Work to complete
Without the pictures, output the records below exactly as they are.

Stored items
_ _ _ _ _ _ _

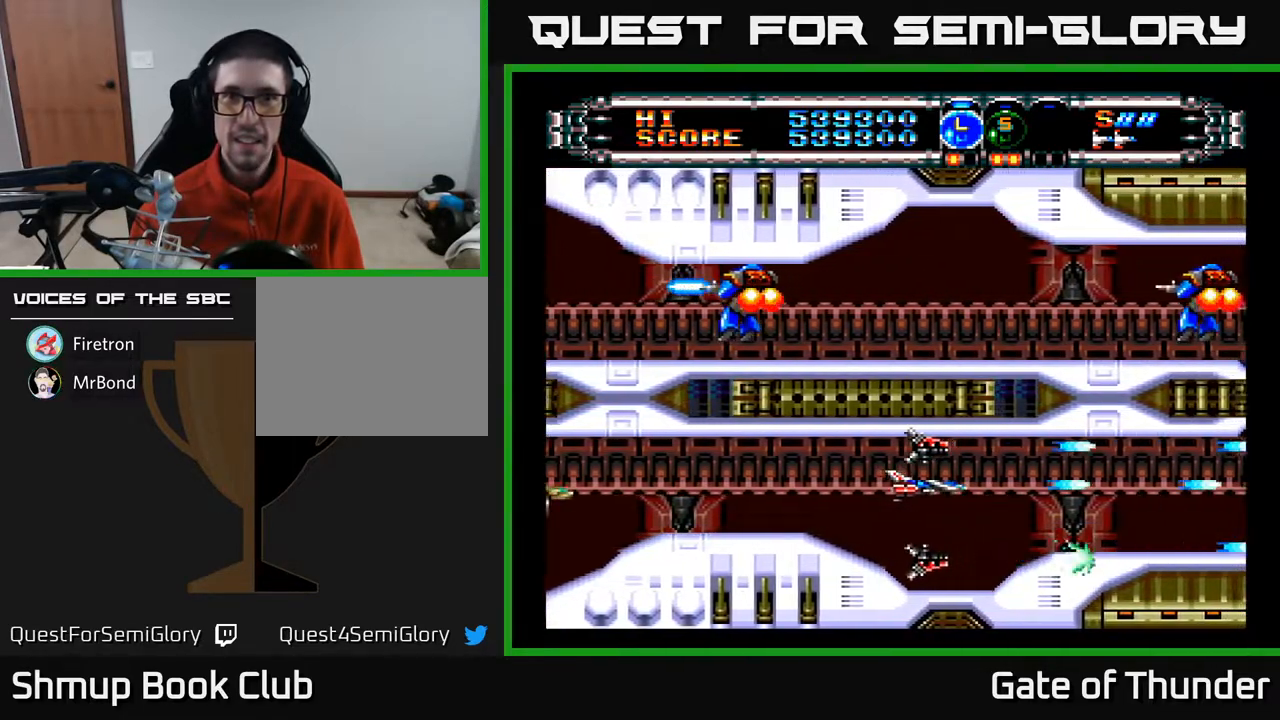
{"buttons": ["A"], "left_stick": "center", "events": []}
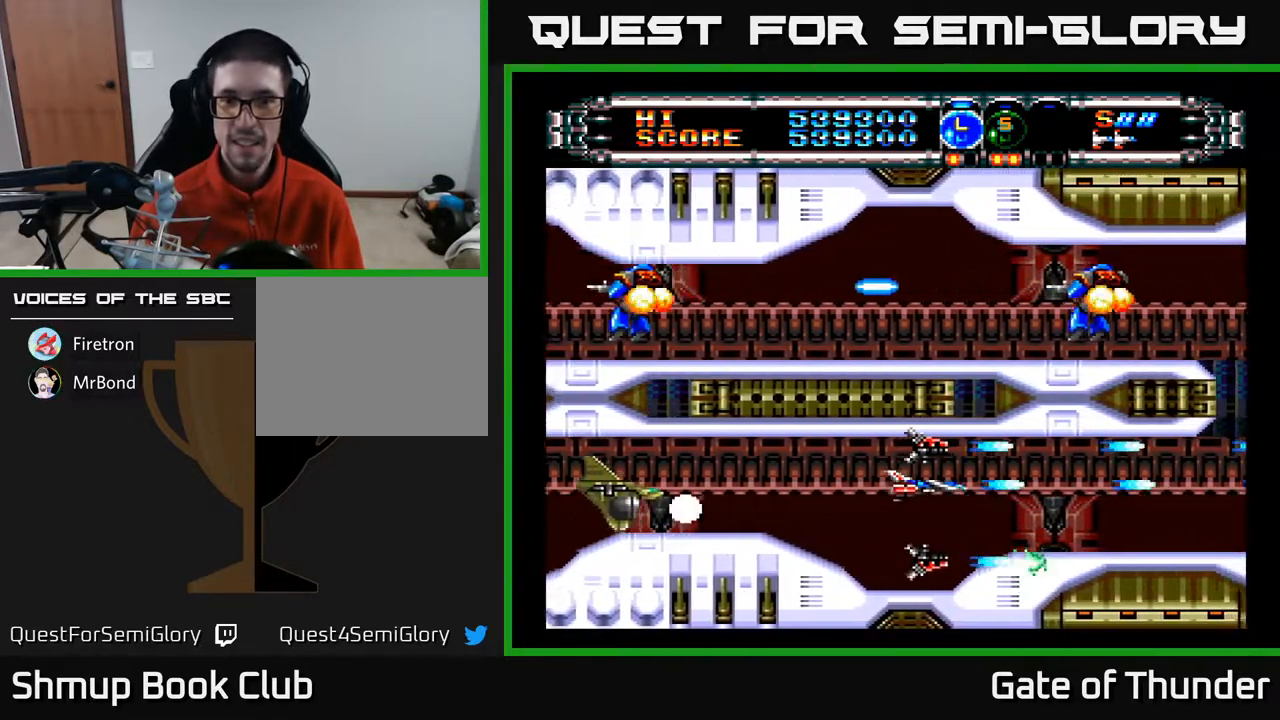
{"buttons": ["A"], "left_stick": "center", "events": [[50, "L1", "down"], [117, "L1", "up"], [200, "L1", "down"], [267, "DPAD_RIGHT", "down"], [267, "L1", "up"], [300, "DPAD_UP", "down"], [367, "DPAD_RIGHT", "up"], [383, "DPAD_UP", "up"]]}
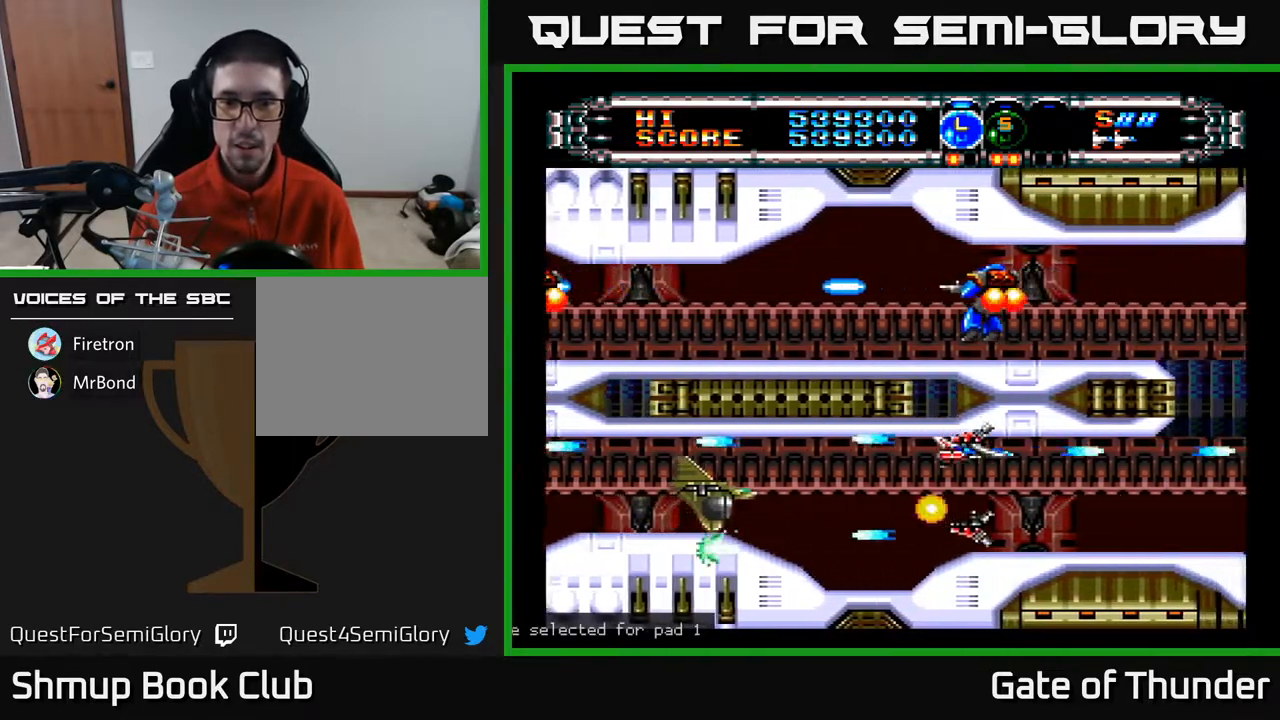
{"buttons": ["A", "DPAD_UP"], "left_stick": "center", "events": [[500, "DPAD_UP", "down"]]}
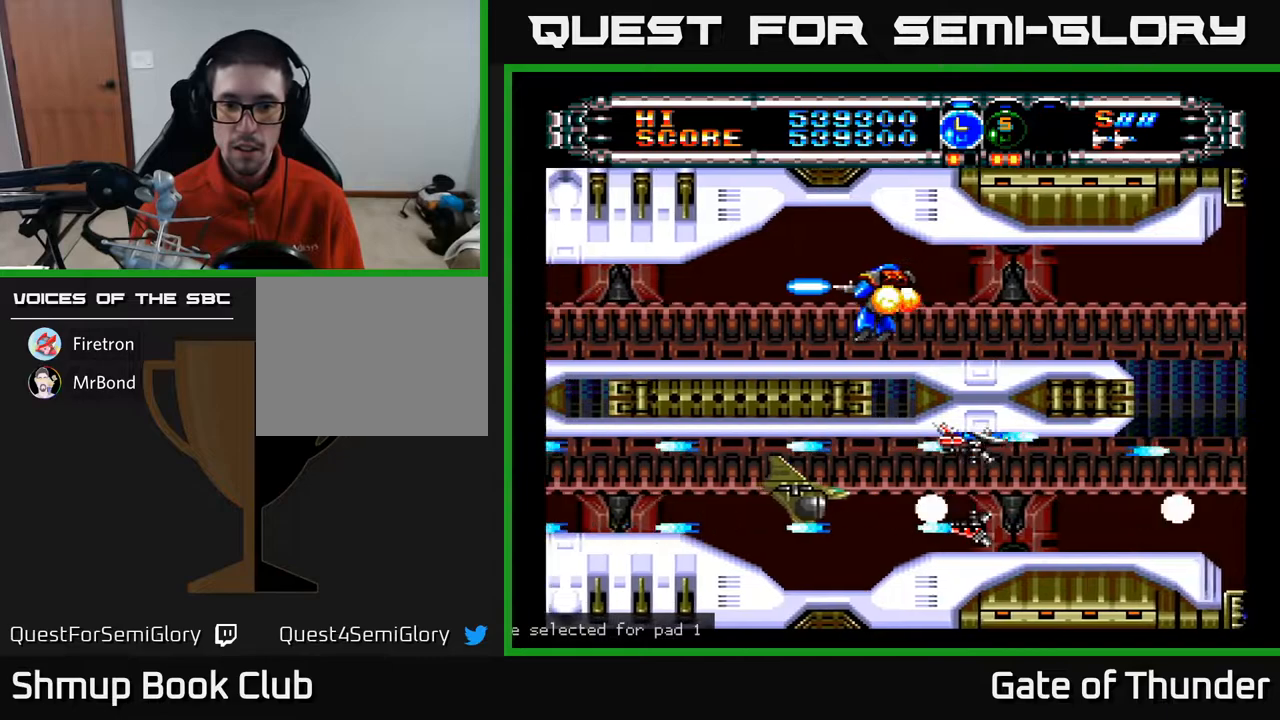
{"buttons": ["A"], "left_stick": "center", "events": [[33, "DPAD_UP", "up"]]}
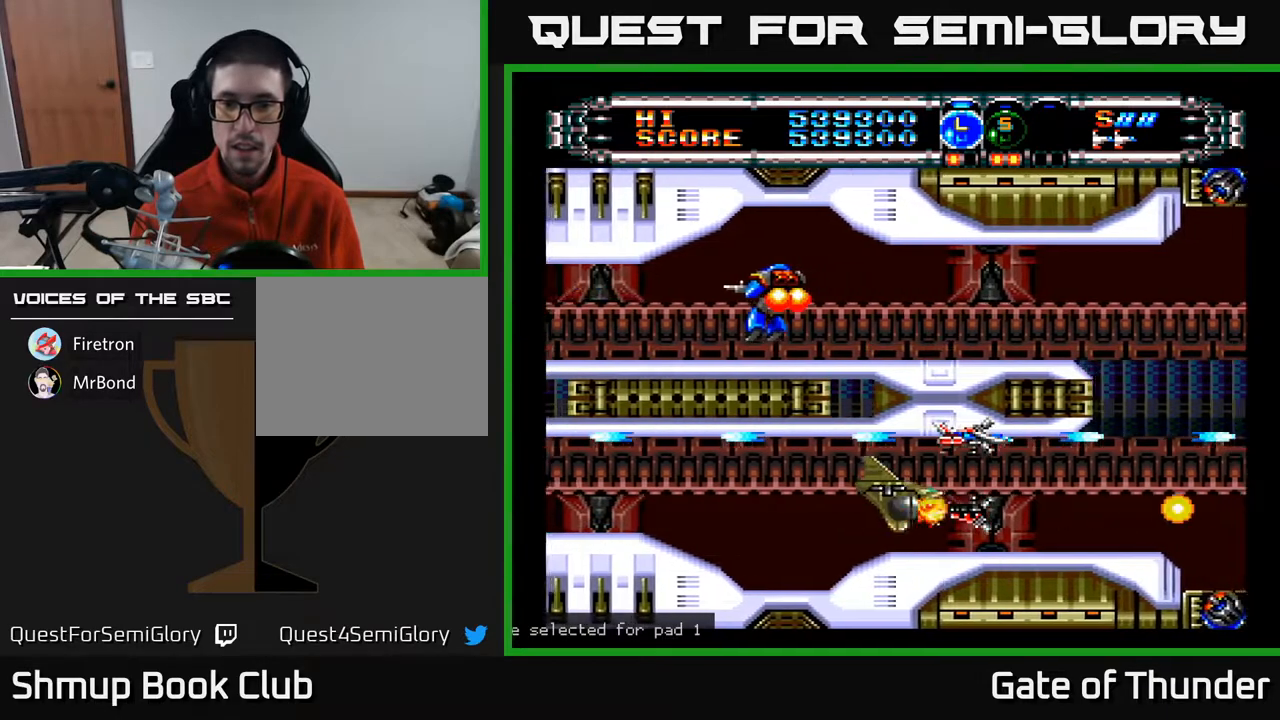
{"buttons": ["A"], "left_stick": "center", "events": []}
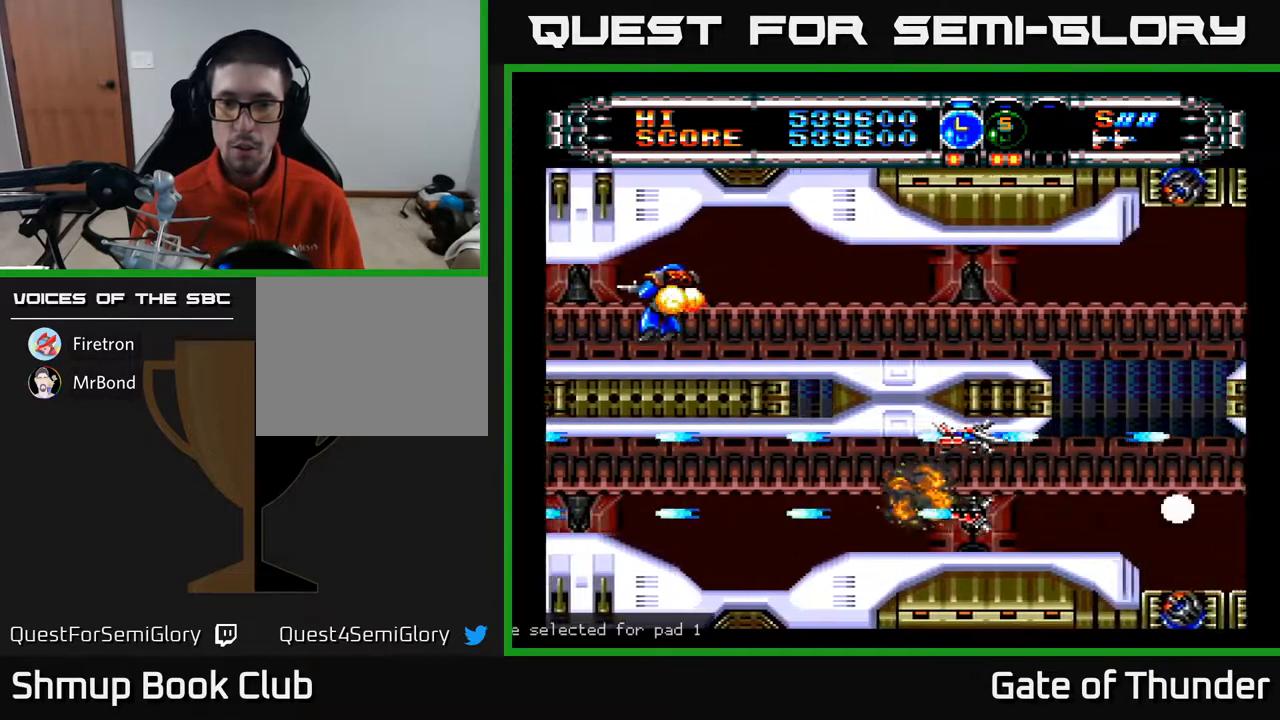
{"buttons": ["A"], "left_stick": "center", "events": [[317, "DPAD_DOWN", "down"], [383, "DPAD_DOWN", "up"]]}
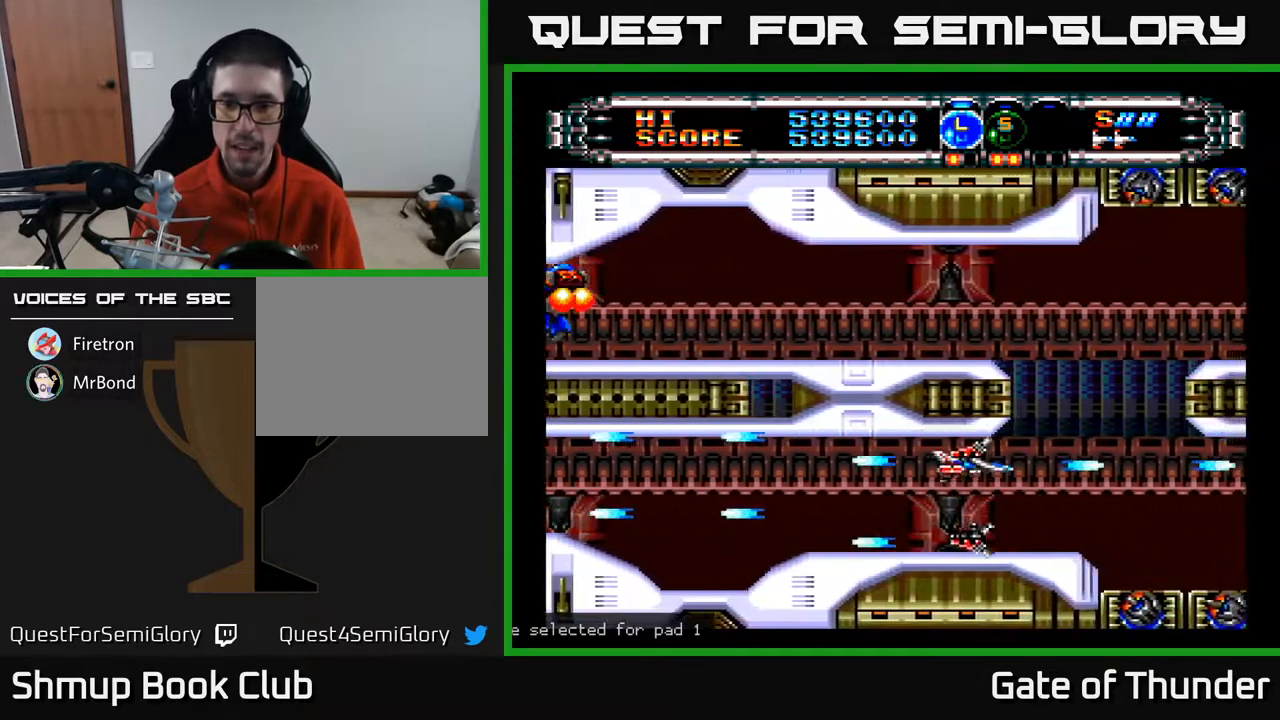
{"buttons": ["A", "DPAD_LEFT"], "left_stick": "center", "events": [[100, "DPAD_RIGHT", "down"], [183, "DPAD_RIGHT", "up"], [417, "DPAD_LEFT", "down"]]}
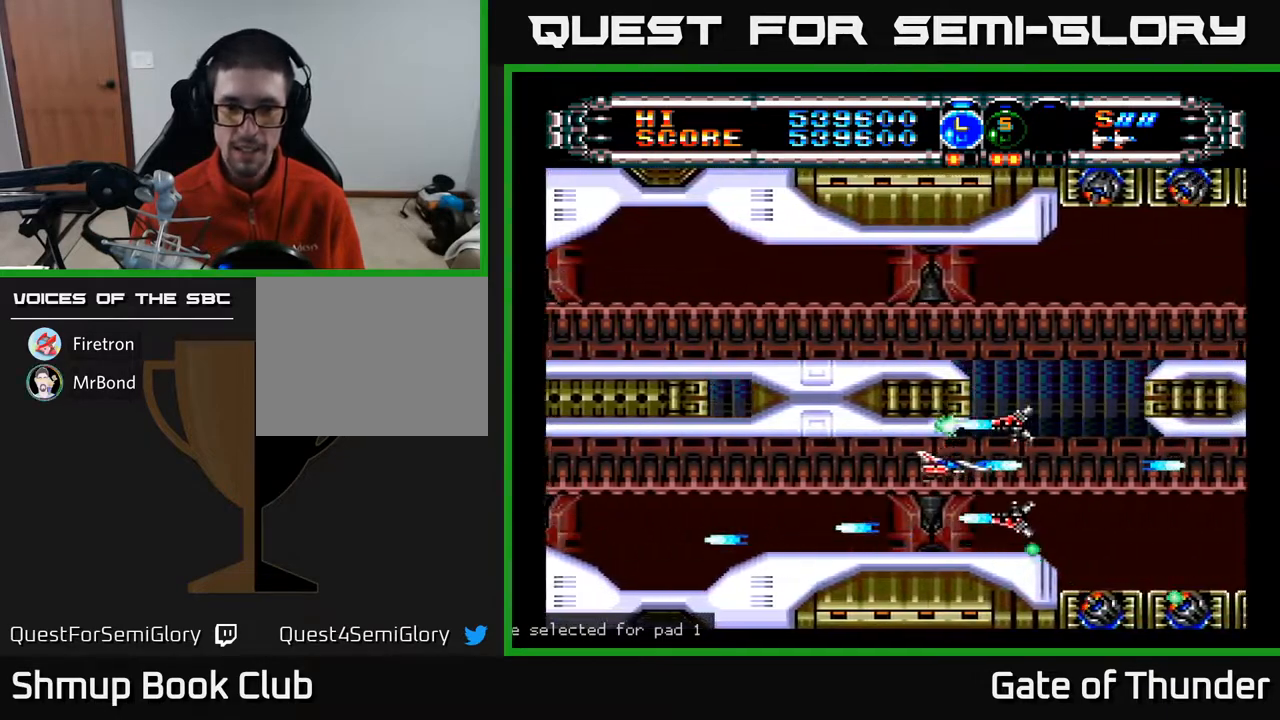
{"buttons": ["A"], "left_stick": "center", "events": [[133, "L1", "down"], [183, "L1", "up"], [467, "DPAD_LEFT", "up"]]}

_ _ _ _ _ _ _

Result of this task
{"buttons": ["A"], "left_stick": "center", "events": []}
{"buttons": ["A"], "left_stick": "center", "events": [[50, "L1", "down"], [117, "L1", "up"], [200, "L1", "down"], [267, "DPAD_RIGHT", "down"], [267, "L1", "up"], [300, "DPAD_UP", "down"], [367, "DPAD_RIGHT", "up"], [383, "DPAD_UP", "up"]]}
{"buttons": ["A", "DPAD_UP"], "left_stick": "center", "events": [[500, "DPAD_UP", "down"]]}
{"buttons": ["A"], "left_stick": "center", "events": [[33, "DPAD_UP", "up"]]}
{"buttons": ["A"], "left_stick": "center", "events": []}
{"buttons": ["A"], "left_stick": "center", "events": [[317, "DPAD_DOWN", "down"], [383, "DPAD_DOWN", "up"]]}
{"buttons": ["A", "DPAD_LEFT"], "left_stick": "center", "events": [[100, "DPAD_RIGHT", "down"], [183, "DPAD_RIGHT", "up"], [417, "DPAD_LEFT", "down"]]}
{"buttons": ["A"], "left_stick": "center", "events": [[133, "L1", "down"], [183, "L1", "up"], [467, "DPAD_LEFT", "up"]]}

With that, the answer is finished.